Die Schönheit Albaniens und der steile Anstieg der Besucherzahlen stellen für das Reiseland aber auch eine grosse Herausforderung dar. Marco Wipfli sagt: «Wir sind mit unseren Kunden offen und ehrlich, es ist nicht ganz einfach mit Albanien. Die Hardware ist top, die Anzahl Hotels wächst und die Infrastruktur ist gut.» Doch bei der Software sei das Gegenteil der Fall, beim Service hapere es. Albanien habe ein grosses Problem mit Arbeitskräften, viele guten Leute seien ausgewandert.

«Albanien hat keine Hotel- und Tourismusfachschulen, die Leute sind auch wenig gereist und wissen nicht so genau, was Touristen wünschen.» Gleichzeitig gehen die Preise hoch. Wipfli wir nun Ende März mit seinem Meersicht-Team drei Tage lang die Küsten und die Hotels nochmals inspizieren, um im Verkauf der Badeferienhotels auf dem neusten Stand zu sein. Bei den familiengeführten Boutiquehotels im Landesinnern sei die Servicequalität meist gut.

Der Gjipe Beach liegt zwischen den Städten Himara und Dhermi an der albanischen Riviera. Bild: Adobe Stock

Auch Saimir Shala spricht die Schattenseiten direkt an: «Das rasante, fast ungesunde Wachstum bringt gerade in der Nebensaison viel Baulärm mit sich, es werden Hotels, neue Strassen, Tunnels gebaut, ganze Dörfer erneuert. Zudem sind in der Hochsaison einige Strände wegen dem Instagram-Effekt überfüllt.» Im Süden Albaniens könne es wegen Staus vorkommen, dass man  für die letzten fünf Kilometer bis zum Strand zwei Stunden benötige.
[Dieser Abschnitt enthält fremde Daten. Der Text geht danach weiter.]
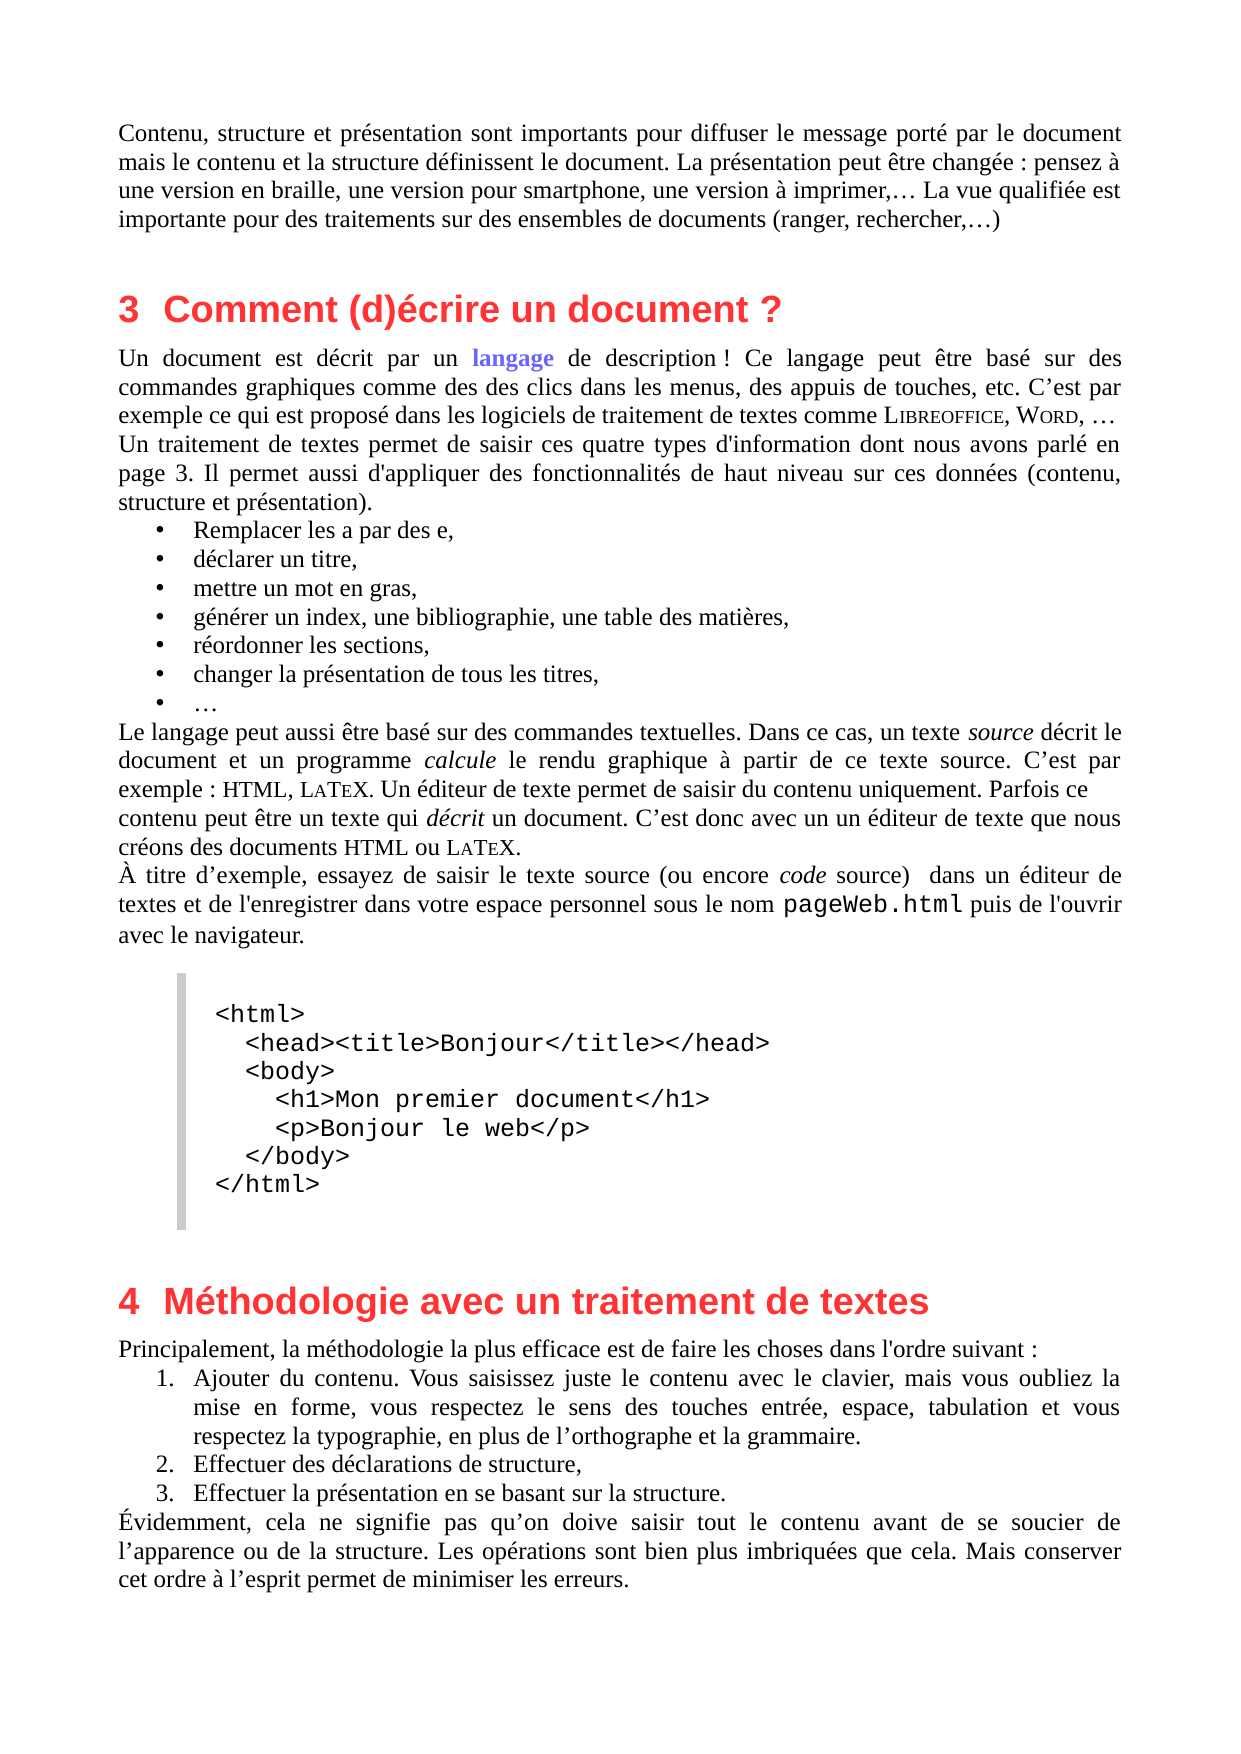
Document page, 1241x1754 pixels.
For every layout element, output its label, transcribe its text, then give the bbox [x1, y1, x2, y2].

text Le langage peut aussi être basé sur des commandes textuelles. Dans ce cas, un texte source décrit le document et un programme calcule le rendu graphique à partir de ce texte source. C’est par exemple : HTML, LaTeX. Un éditeur de texte permet de saisir du contenu uniquement. Parfois ce [118, 717, 1122, 803]
text <html> <head><title>Bonjour</title></head> <body> <h1>Mon premier document</h1> <p>Bonjour le web</p> </body> </html> [177, 972, 1122, 1230]
text Principalement, la méthodologie la plus efficace est de faire les choses dans l'ordre suivant : [118, 1334, 1122, 1363]
text Contenu, structure et présentation sont importants pour diffuser le message porté par le document mais le contenu et la structure définissent le document. La présentation peut être changée : pensez à une version en braille, une version pour smartphone, une version à imprimer,… La vue qualifiée est importante pour des traitements sur des ensembles de documents (ranger, rechercher,…) [118, 118, 1122, 233]
list … [156, 688, 1122, 717]
text Évidemment, cela ne signifie pas qu’on doive saisir tout le contenu avant de se soucier de l’apparence ou de la structure. Les opérations sont bien plus imbriquées que cela. Mais conserver cet ordre à l’esprit permet de minimiser les erreurs. [118, 1507, 1122, 1593]
subtitle Comment (d)écrire un document ? [118, 287, 1122, 331]
list changer la présentation de tous les titres, [156, 659, 1122, 688]
text À titre d’exemple, essayez de saisir le texte source (ou encore code source) dans un éditeur de textes et de l'enregistrer dans votre espace personnel sous le nom pageWeb.html puis de l'ouvrir avec le navigateur. [118, 861, 1122, 949]
list Effectuer des déclarations de structure, [156, 1449, 1122, 1478]
text Un document est décrit par un langage de description ! Ce langage peut être basé sur des commandes graphiques comme des des clics dans les menus, des appuis de touches, etc. C’est par exemple ce qui est proposé dans les logiciels de traitement de textes comme Libreoffice, Word, … [118, 343, 1122, 429]
list Effectuer la présentation en se basant sur la structure. [156, 1478, 1122, 1507]
list générer un index, une bibliographie, une table des matières, [156, 602, 1122, 631]
list réordonner les sections, [156, 631, 1122, 659]
text contenu peut être un texte qui décrit un document. C’est donc avec un un éditeur de texte que nous créons des documents HTML ou LaTeX. [118, 803, 1122, 861]
list mettre un mot en gras, [156, 573, 1122, 602]
subtitle Méthodologie avec un traitement de textes [118, 1278, 1122, 1322]
list Ajouter du contenu. Vous saisissez juste le contenu avec le clavier, mais vous oubliez la mise en forme, vous respectez le sens des touches entrée, espace, tabulation et vous respectez la typographie, en plus de l’orthographe et la grammaire. [156, 1363, 1122, 1449]
list déclarer un titre, [156, 544, 1122, 573]
list Remplacer les a par des e, [156, 516, 1122, 544]
text Un traitement de textes permet de saisir ces quatre types d'information dont nous avons parlé en page 3. Il permet aussi d'appliquer des fonctionnalités de haut niveau sur ces données (contenu, structure et présentation). [118, 429, 1122, 516]
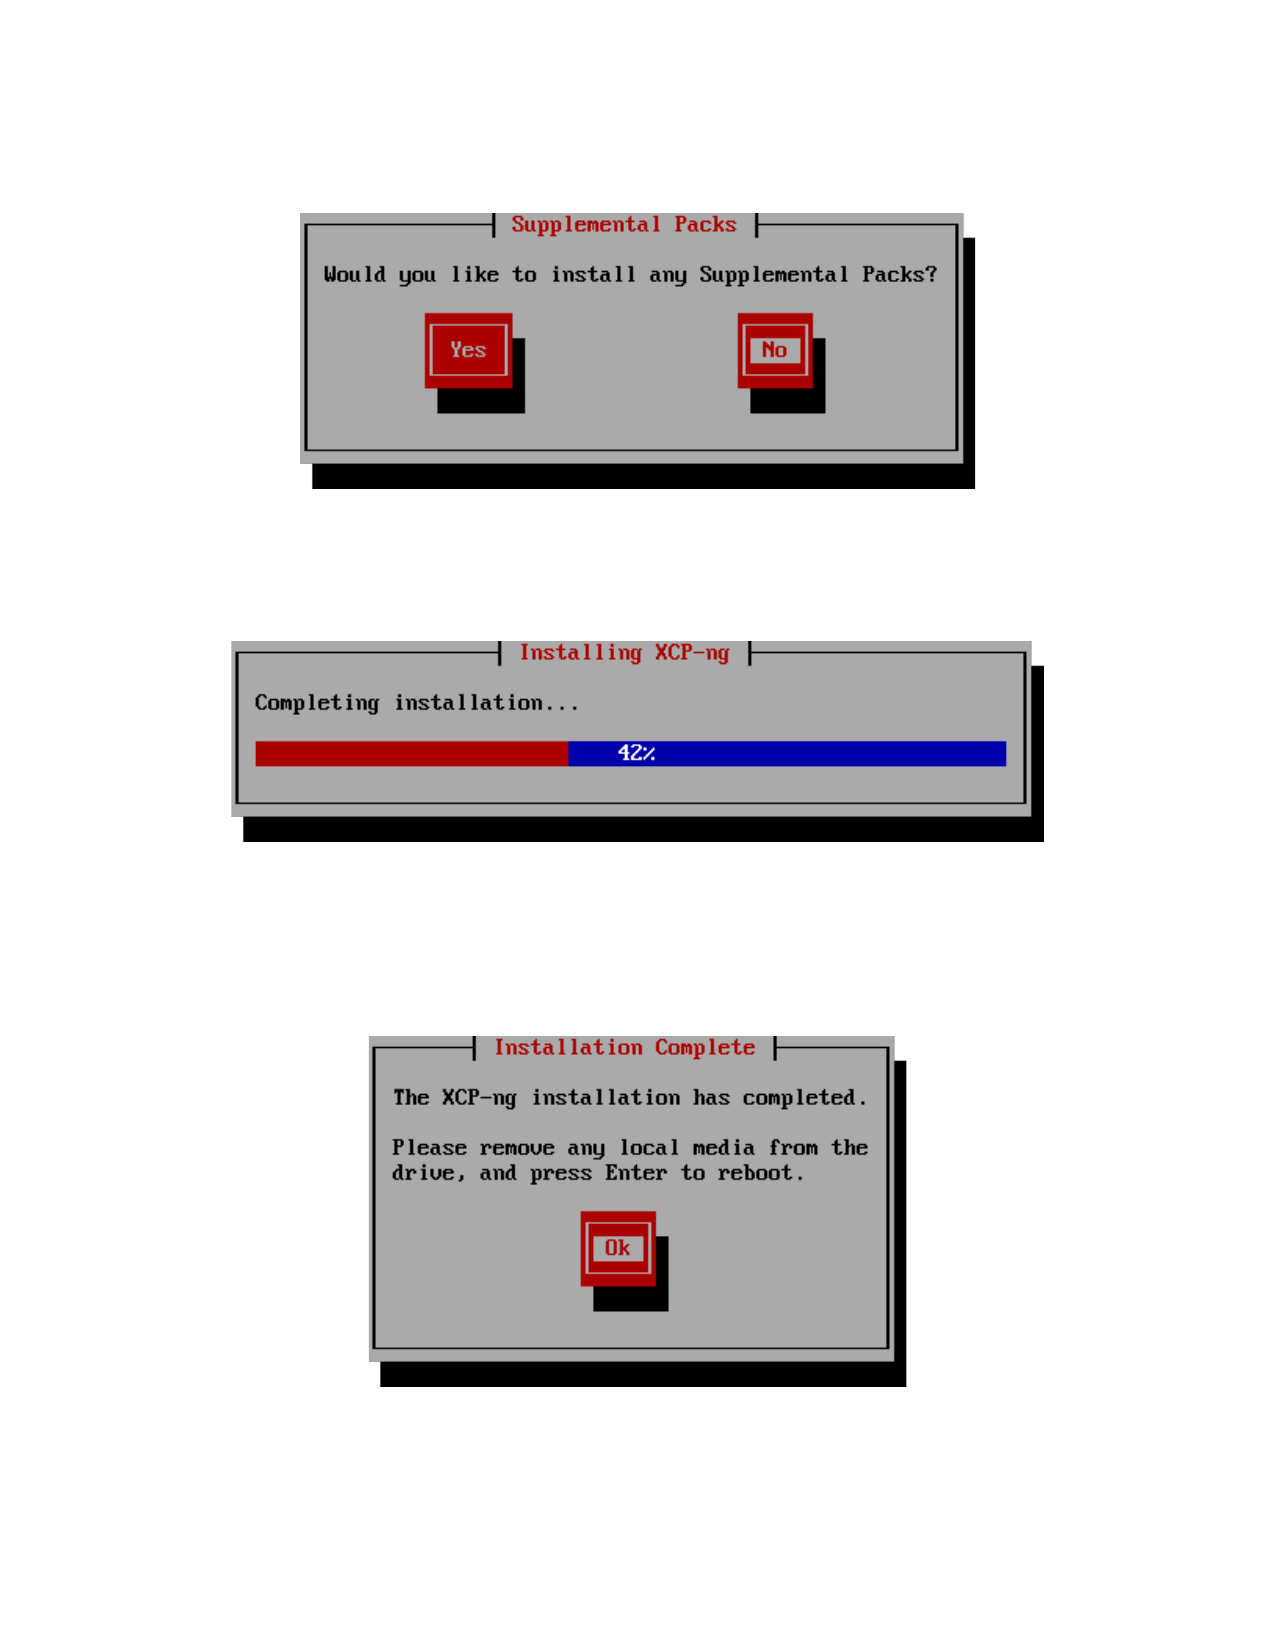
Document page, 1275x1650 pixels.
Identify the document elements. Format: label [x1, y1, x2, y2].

Seit der Tourismus ein Viertel der Landeseinkünfte ausmacht, setze die Regierung verstärkt auf das Pferd Tourismus, verlange nun konsequent Übernachtungstaxen und die Preise seien jüngst deutlich angestiegen, teilweise auf ein Niveau, wie man es in Kroatien kenne, «doch der Service ist noch nicht dort, wo er sein sollte».

Neuer Flughafen Vlora und ITB-Gastland 2025

Eine Verdreifachung der Besucherzahlen in zehn Jahren, wie es Albanien erlebt hat, ist enorm. Die Konsolidierung, gerade auch was die Behebung des Fachkräftemangels betrifft, dürfte noch einige Jahre andauern. Nur: bei zehn Millionen Touristen dürfte es in den nächsten Jahren nicht bleiben.

Denn in einem Jahr, im März 2025, soll der neue Flughafen Vlora im Süden des Landes eröffnet werden, 30 Fahrminuten von den top Stränden entfernt – trotz Protesten aus Naturschutzkreisen, weil ein Vogelbrutgebiet in Gefahr ist. Mit dem neuen Flughafen Vlora werden die Besucherzahlen nochmals weiter ansteigen.

Zudem will Albanien im März 2025 an der weltgrössten Tourismusmesse als ITB-Gastland für Furore und weitere touristische Werbung sorgen und sich dem Publikum der ITB Berlin auf vielfältige Weise vorstellen. So schön das Land ist, es stehen einige Herausforderungen an.